The committee oversaw the official opening of Church House on 11 February 1907.

===1907–1920: Early use===
At first the building was primarily for Parish use only, but it was soon made available for other functions such as weddings and dances – one of the first applicants for the hire of the hall was for six dances in aid of the Children's Hospital in Park Road, Barnet. It was agreed early on, however, that no political meetings were allowed in Church House.

In 1908 a temporary building was erected at the rear of Church House and was used by the Scout Group as their Barnet headquarters.

On March 28, 1910 the Church House Committee handed over all of Church House's accounts and inventory to the Chancel Estate.

===1920: The formation of the charity===
The Chancel Estate were responsible for the management of Church House up until 1920 when, in September, the Charity Commissioners agreed that a separate charity should be set up to manage Church House. A group of Trustees of this new charity was formed. It was agreed at the time that the Trustee's group should comprise nine competent persons, including the Rector and two churchwardens – who were each to be ex officio – and six representative Trustees, of whom at least three should be women; an agreement that still stands to this day.

The building was used almost daily during the 1920s by various church organisations, including mother's meetings, King's messengers, Guild of Bell ringers, Mother's Unions, Communicant's Guild, the Ladies Working Party, and the Girls Friendly Society. Dances and Whist drives were also very popular during this period.

In the 1930s Church House was the venue for a local traders fête, which was held to help local tradesmen earn extra income during a period that was still feeling the effects of the post war recession.

===1936: Extending Church House===
In 1936 proposals were made to extend Church House. These proposals included the demolition of the building at the south end, and the erection of a new building in Church Passage to adjoin the Hyde Institute. It was planned that part of this new extension was to be rented out by the Barnet Library Committee, and in October 1938 the Hertfordshire County Council approved a 23-year lease. The library in fact remained in Church House premises until 1992, 54 years later.

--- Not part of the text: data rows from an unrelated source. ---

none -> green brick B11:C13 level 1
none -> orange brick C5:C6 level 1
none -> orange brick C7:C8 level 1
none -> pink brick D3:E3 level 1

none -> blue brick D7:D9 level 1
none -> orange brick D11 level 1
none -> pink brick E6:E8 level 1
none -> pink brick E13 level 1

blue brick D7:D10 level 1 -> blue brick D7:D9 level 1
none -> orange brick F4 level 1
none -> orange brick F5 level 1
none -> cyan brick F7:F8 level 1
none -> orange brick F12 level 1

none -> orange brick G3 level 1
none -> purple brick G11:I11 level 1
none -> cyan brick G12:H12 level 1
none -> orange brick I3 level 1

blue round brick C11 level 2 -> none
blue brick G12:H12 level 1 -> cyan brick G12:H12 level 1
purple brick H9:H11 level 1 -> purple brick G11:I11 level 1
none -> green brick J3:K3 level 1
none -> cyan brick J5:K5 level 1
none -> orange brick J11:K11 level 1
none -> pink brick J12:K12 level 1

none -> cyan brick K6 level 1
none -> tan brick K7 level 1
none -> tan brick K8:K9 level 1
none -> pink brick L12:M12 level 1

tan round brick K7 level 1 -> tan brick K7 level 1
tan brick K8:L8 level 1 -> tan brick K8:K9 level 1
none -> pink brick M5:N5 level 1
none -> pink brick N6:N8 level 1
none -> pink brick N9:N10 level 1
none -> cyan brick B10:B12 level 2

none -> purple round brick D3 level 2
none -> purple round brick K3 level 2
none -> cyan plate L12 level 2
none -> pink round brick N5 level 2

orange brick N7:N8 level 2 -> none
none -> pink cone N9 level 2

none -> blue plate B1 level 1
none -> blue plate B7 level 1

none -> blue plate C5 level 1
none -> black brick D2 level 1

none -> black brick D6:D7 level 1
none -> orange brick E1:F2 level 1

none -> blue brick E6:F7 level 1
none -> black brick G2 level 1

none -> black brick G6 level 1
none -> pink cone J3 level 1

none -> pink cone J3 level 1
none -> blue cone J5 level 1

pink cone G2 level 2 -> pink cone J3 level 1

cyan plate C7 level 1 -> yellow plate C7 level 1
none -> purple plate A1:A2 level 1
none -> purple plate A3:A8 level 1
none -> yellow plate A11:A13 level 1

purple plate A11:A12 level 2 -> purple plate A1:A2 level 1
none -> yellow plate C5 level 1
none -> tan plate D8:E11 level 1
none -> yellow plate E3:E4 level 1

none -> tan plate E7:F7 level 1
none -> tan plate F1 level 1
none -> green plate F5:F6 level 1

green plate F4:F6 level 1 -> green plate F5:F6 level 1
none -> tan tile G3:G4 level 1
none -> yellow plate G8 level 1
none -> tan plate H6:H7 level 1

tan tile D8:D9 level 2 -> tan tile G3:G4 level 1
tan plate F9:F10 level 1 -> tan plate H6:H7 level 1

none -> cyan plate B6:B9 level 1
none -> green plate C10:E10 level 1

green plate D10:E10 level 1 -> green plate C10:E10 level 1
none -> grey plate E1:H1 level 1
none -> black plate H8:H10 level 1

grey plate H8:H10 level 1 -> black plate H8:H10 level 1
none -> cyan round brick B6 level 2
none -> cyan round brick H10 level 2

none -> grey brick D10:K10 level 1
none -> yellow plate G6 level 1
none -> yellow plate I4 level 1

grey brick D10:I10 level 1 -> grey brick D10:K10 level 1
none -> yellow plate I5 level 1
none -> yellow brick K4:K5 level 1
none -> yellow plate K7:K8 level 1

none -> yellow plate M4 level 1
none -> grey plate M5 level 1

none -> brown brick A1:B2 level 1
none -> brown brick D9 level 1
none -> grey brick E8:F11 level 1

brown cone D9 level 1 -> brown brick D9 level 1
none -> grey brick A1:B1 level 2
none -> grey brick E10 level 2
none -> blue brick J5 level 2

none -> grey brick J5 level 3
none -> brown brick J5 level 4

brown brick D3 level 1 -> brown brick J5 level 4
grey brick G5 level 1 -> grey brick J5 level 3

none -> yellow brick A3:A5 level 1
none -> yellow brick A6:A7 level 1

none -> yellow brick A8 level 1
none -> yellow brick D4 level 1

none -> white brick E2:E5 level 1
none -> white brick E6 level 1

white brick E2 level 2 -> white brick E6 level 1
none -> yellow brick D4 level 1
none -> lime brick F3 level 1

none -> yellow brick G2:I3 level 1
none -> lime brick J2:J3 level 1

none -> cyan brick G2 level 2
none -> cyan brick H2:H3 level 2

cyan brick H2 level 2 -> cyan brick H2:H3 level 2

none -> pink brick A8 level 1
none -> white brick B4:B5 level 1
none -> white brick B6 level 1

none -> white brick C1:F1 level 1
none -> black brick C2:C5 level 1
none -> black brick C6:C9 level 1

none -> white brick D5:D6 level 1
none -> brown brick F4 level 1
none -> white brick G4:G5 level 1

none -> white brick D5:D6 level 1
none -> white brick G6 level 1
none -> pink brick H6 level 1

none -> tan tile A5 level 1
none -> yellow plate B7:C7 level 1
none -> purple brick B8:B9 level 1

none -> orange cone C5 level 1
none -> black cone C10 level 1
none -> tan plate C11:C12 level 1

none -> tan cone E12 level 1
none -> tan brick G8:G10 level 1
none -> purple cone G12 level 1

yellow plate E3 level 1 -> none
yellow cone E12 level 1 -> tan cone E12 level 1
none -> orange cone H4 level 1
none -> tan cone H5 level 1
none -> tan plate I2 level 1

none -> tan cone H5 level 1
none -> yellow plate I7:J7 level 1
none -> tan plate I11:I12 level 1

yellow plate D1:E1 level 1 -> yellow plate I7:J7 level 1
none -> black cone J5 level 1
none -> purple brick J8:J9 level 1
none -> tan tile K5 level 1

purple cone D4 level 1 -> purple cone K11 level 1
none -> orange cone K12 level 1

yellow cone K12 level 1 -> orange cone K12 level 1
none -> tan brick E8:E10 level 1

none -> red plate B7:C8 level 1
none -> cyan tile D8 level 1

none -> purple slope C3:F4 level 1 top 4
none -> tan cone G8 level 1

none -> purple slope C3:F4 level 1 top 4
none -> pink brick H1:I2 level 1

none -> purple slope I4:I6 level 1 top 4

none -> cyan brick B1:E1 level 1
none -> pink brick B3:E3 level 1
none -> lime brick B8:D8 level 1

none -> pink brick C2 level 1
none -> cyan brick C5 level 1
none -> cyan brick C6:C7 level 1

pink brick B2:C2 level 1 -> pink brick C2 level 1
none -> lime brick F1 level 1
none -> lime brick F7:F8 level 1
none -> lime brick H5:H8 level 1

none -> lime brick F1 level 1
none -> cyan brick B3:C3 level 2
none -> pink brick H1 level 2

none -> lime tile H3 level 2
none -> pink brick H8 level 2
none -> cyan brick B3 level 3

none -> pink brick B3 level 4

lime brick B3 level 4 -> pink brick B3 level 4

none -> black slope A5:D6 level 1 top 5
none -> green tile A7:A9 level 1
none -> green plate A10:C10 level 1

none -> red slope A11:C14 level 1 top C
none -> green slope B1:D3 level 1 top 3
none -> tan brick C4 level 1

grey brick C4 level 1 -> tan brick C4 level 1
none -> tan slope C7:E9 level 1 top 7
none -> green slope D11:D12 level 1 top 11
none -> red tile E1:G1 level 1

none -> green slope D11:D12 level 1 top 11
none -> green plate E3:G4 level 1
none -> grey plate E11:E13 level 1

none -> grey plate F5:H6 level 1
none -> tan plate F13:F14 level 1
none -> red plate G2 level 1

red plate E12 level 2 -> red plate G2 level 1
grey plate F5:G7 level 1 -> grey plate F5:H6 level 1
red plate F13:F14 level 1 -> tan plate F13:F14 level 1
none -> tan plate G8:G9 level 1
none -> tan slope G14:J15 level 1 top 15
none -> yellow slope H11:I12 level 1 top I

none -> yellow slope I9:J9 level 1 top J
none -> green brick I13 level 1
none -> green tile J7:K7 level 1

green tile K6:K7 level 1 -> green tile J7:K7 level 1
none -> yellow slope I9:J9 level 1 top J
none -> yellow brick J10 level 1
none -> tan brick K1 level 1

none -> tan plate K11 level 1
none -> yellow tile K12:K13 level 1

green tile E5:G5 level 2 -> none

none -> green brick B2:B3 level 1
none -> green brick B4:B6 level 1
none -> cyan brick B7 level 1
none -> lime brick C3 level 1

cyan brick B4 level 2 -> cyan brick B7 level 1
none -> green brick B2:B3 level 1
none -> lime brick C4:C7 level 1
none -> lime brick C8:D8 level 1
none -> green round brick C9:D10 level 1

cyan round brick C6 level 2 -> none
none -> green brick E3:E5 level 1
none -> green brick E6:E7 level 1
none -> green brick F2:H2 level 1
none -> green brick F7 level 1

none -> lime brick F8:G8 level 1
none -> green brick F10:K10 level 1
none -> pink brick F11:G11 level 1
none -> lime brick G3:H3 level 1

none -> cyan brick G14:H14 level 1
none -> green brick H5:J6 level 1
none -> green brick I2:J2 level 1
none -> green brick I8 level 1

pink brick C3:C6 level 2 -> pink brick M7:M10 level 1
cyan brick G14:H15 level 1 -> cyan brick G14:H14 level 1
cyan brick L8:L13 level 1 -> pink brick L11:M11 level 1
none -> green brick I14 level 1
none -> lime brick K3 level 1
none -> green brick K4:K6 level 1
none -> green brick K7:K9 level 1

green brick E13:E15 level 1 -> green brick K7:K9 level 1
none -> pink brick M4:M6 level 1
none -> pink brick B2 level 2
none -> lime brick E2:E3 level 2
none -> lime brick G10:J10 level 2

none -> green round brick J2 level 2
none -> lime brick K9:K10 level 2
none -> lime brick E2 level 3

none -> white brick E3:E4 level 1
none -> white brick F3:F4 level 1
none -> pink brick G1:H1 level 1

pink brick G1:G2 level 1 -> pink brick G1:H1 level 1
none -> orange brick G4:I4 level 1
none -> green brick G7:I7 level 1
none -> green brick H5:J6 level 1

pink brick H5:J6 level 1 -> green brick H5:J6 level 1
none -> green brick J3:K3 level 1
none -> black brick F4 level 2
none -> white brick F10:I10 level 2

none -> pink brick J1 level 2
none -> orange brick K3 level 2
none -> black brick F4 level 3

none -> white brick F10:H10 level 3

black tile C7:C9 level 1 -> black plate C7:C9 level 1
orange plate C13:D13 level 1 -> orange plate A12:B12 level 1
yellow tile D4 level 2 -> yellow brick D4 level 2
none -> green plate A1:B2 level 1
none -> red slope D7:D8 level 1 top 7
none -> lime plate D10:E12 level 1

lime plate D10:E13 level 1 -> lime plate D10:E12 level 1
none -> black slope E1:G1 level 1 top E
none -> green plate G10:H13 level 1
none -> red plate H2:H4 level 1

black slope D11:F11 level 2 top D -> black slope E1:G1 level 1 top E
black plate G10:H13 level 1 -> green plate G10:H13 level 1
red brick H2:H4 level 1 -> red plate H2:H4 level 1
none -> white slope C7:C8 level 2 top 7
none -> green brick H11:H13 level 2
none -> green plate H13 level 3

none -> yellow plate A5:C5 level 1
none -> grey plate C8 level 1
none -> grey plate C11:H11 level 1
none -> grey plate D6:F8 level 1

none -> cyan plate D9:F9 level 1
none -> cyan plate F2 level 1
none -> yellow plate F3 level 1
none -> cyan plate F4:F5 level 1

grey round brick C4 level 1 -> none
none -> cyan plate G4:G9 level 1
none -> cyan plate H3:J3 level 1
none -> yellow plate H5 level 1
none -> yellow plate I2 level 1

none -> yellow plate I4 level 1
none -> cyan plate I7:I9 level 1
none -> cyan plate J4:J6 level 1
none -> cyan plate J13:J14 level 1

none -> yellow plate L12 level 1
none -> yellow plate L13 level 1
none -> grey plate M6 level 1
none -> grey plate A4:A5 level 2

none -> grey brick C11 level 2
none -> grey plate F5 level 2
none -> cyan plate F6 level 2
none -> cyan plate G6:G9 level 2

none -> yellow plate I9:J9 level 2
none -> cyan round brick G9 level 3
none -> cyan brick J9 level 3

===1939–1947: The Second World War===
The extension was completed in December 1939. However, due to the outbreak of the Second World War it was decided not to fit the kitchen with equipment, as it was expected that the building would be requisitioned by the military as soon as it was completed.

In January 1940, this indeed happened, and Church House was taken over by Eastern Command for use by the Royal Army Pay Corps. RAPC retained the building until October 1940, at which time the local council took control on behalf of the Ministry of Food, and turned it into a British Restaurant, which were communal kitchens set up throughout the country to help people who had been bombed out of their homes or had run out of ration coupons.

The building was finally de-requisitioned and returned to the care of the Trustees in November 1946.

During the war Church House sustained minor damage caused by bombs that had fallen nearby. Although the bomb damage itself wasn't extensive, the building was in a dilapidated state following six years of heavy use by the military and local council. As a result, the War Damage Commission agreed to help fund temporary repairs. The Reverend at the time, Revd. Ben Farrer, was also instrumental in helping to raise funds to restore Church House.

During these repairs a Social Services hut was erected at the rear of Church House, and the Scout Group decided to demolish their old “temporary” headquarters and erect a new one.

Church House was finally restored and fit for its intended use by February 1947.

===Present day===
Church House has been in constant use since the Second World War, and it continues to be a venue for local events such as meetings, children's groups, Girl Guides, dancing groups, keep-fit classes, yoga, badminton, and adult dance groups.

In 1989 the quality and design of Church House merited that it be designated as a Building of Architectural Interest by the Department of the Environment. The building is listed with grade II status with Historic England.